Zira nüfusunun %99’u Sünni Arap olan Rakka’nın elde tutulmasını ağırlığı Kürt olan Suriye Demokratik Güçleri’yle mümkün görmüyor: “Rakka’dan dışlanmış durumdayız ama üç önemli konu var. Birincisi lojistik destek. Rakka harekatı bir yıl sürecek ve İncirlik Üssü’nün ABD’ye maliyeti Ürdün’ün beşte bir maliyetinde. İkincisi PYD’nin elindeki Cezire ve Kobani kantonlarındaki YPG askeri varlığı güneye Rakka’ya aktarılacak. ABD’nin YPG güçleri Rakka’da çatışırken Türkiye’nin bir ‘çılgınlık’ yapmasını önlemek için Ankara’ya ‘havuçlar’ önermesi gerek. Üçüncü boyut ise Rakka’nın nüfusu %99 Arap Sünni. Belki Rakka IŞİD’den arındırılırken Türkiye’ye ihtiyaç yok ama elde tutulması için Türkiye’nin aktif katılımı olmalı. Bu nedenle de Koalisyon Güçleri Türkiye ile işbirliği yapmak zorunda.”

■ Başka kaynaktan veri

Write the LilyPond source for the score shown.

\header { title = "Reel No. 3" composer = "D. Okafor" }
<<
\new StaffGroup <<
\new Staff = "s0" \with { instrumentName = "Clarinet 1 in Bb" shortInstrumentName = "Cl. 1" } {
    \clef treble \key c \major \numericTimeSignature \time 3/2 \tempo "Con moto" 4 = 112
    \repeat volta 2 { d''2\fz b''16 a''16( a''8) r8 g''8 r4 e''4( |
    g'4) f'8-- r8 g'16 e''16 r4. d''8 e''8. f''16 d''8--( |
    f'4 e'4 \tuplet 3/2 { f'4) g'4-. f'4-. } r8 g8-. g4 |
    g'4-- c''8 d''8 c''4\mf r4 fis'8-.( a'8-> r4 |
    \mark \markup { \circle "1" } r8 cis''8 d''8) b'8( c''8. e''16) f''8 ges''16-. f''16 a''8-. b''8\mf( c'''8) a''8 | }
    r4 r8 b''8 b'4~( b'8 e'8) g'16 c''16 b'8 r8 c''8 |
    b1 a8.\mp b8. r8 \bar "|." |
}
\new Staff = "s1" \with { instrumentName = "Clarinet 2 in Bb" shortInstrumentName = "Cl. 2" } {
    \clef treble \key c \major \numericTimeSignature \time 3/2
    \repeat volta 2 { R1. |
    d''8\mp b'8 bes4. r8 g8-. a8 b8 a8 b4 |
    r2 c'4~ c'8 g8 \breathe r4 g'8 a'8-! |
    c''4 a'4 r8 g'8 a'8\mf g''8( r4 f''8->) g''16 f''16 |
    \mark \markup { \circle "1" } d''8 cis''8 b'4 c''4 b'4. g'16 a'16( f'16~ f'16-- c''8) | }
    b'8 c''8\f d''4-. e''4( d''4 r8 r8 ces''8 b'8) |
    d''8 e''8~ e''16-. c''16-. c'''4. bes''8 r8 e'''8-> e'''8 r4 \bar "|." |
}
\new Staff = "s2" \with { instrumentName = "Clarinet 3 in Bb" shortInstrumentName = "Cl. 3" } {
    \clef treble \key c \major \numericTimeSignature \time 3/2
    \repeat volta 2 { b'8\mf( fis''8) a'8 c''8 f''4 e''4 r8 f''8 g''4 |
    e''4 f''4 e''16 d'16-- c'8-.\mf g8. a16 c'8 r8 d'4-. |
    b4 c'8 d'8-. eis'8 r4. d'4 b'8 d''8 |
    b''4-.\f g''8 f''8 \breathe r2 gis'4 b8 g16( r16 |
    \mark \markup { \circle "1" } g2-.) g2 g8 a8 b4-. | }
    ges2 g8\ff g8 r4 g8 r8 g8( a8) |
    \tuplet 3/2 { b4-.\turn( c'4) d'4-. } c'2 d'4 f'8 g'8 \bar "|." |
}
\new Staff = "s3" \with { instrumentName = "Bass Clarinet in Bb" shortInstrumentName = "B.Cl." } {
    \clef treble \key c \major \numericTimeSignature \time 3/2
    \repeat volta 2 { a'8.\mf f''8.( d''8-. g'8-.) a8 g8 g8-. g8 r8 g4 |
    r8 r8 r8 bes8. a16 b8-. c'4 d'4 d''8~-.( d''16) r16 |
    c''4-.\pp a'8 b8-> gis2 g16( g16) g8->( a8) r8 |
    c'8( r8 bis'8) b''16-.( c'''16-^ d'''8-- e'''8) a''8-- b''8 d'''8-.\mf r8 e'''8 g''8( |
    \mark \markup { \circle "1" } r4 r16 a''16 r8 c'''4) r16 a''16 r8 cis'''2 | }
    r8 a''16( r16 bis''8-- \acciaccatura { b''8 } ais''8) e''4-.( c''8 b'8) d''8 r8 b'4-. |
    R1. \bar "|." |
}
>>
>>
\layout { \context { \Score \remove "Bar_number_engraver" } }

ABD ve Türkiye arasında işbirliği yeni dönemde ne kadar mümkün?
Dr. Erhan Keleşoğlu, Türkiye’nin en büyük ikinci kamu bankası Halkbank’ın genel müdür yardımcısının tutuklandığı, Fethullah Gülen’in iadesine izin verilmediği, 15 Temmuz’un kilit isimlerinden Adil Öksüz’e ABD elçiliğinden telefon açıldığı bir ortamda iki ülke ilişkilerindeki sisli havanın süreceğini söylüyor.